SNP pledge to deliver National Care Service within five-year term of Scottish Parliament

The National Care Service will be operational within this five-year term of the Scottish Parliament, the Health Secretary has said.

Humza Yousaf said legislation for the new service will be laid within a year, while consultation will begin within the Government’s first 100 days in office.

Nicola Sturgeon has previously described the National Care Service as “the most important public sector innovation” since the NHS was formed.

MSPs debated healthcare recovery at Holyrood on Tuesday.

Mr Yousaf (pictured) outlined a number of measures the Scottish Government was taking to recover the health service following the pandemic, including a 10% increase in activity for inpatient and outpatient cases.

Discussing the National Care Service, Mr Yousaf said: “This will be the most significant public sector reform since the creation of the NHS in 1948 and will be operational within the five-year lifetime of this parliament.

“In our first 100 days we will begin consultation on the necessary legislation with a view to introducing it within the first year of this parliament.

“We will also establish a social covenant steering group including those with lived experience who use our care services.”

The Health Secretary also said he wanted to see further, walk-in, coronavirus vaccine centres in hotspot areas outside Glasgow, such as the west of Edinburgh.

Scottish Conservative health spokeswoman Annie Wells said there should be further support beyond the Government’s 100 days plan.

She said: “The NHS backlog is at great risk of spiralling out of control.

“If urgent action is not taken we could be heading for a full blown healthcare crisis.”

At the end of March, about 100,000 Scots were waiting for key diagnostic tests, she said.

The promised increase in inpatient and outpatient activity must not come at the expense of the time consultants spend with individual patients, Ms Wells added.

Scottish Labour deputy leader, and health spokeswoman, Jackie Baillie, said issues in the health service were not caused by the pandemic.

“The NHS has been underfunded for years, demand is increasing and we don’t have the staff to cope, so we are facing a perfect storm,” Ms Baillie said, speaking in support of her amendment to a Government motion on health recovery.

But Ms Baillie added that a quick remobilisation of the NHS can only be done if health care staff are valued.

She said: “They are the backbone of the NHS and without them we have nothing.”

Scottish Greens health spokeswoman, Gillian McKay, paid an emotional tribute to health and social care staff who supported both her mother and grandfather, who have passed away in the past seven months.

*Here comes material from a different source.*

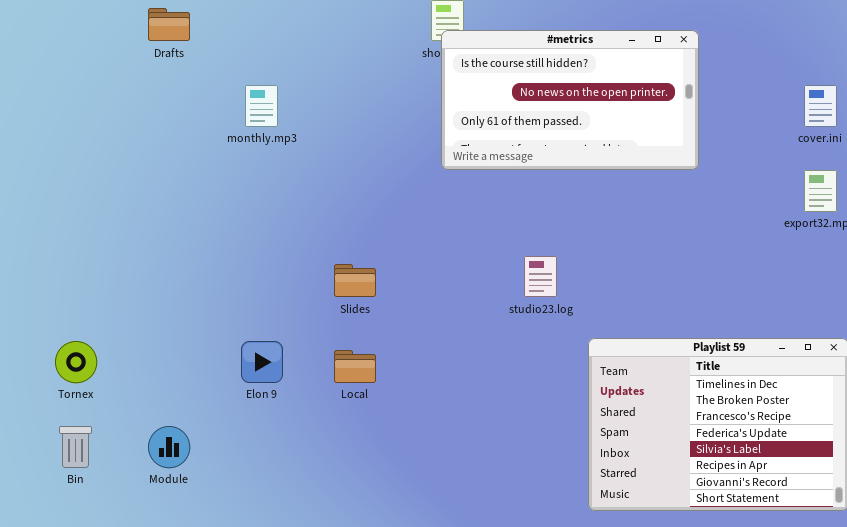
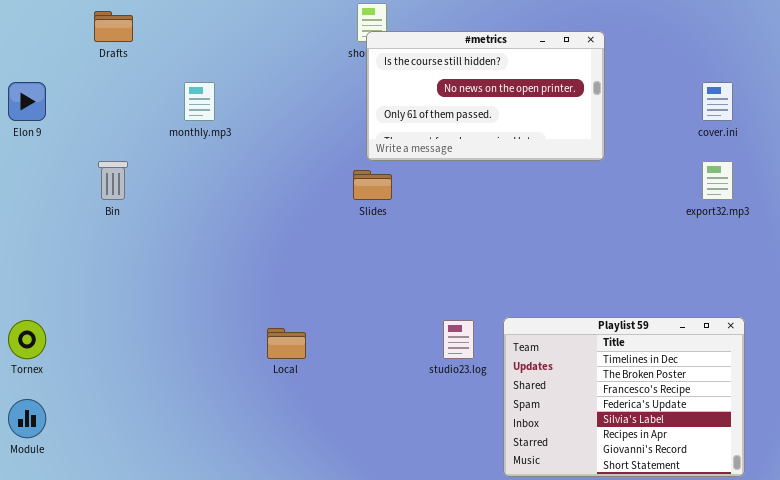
studio23.log: [524,256,557,297] -> [443,320,474,359], moved
Slides: [334,264,376,297] -> [353,170,392,200], moved
Elon 9: [241,341,283,383] -> [8,82,46,121], moved
Bin: [59,426,92,468] -> [98,161,128,200], moved
Module: [148,426,190,468] -> [8,399,46,438], moved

“As many in the chamber will be aware, we lost my mum in December and my grandpa just over two months ago – without the nurses at the stroke ward at Forth Valley Royal Hospital, we wouldn’t have had those last few precious phone calls with mum,” Ms McKay said as she fought back tears.

“I am forever in their debt and I will fight for the working conditions they and all of their colleagues deserve.”

Meanwhile, Lib Dem health spokesman, Alex Cole-Hamilton reiterated his and his party’s resistance to the creation of a national care service.

Mr Cole-Hamilton said: “While social care is unquestionably in need of reform in this country and needs parity of investment, we do not believe that the management and control of that reform should lie in the establishment of another centralised bureaucracy.”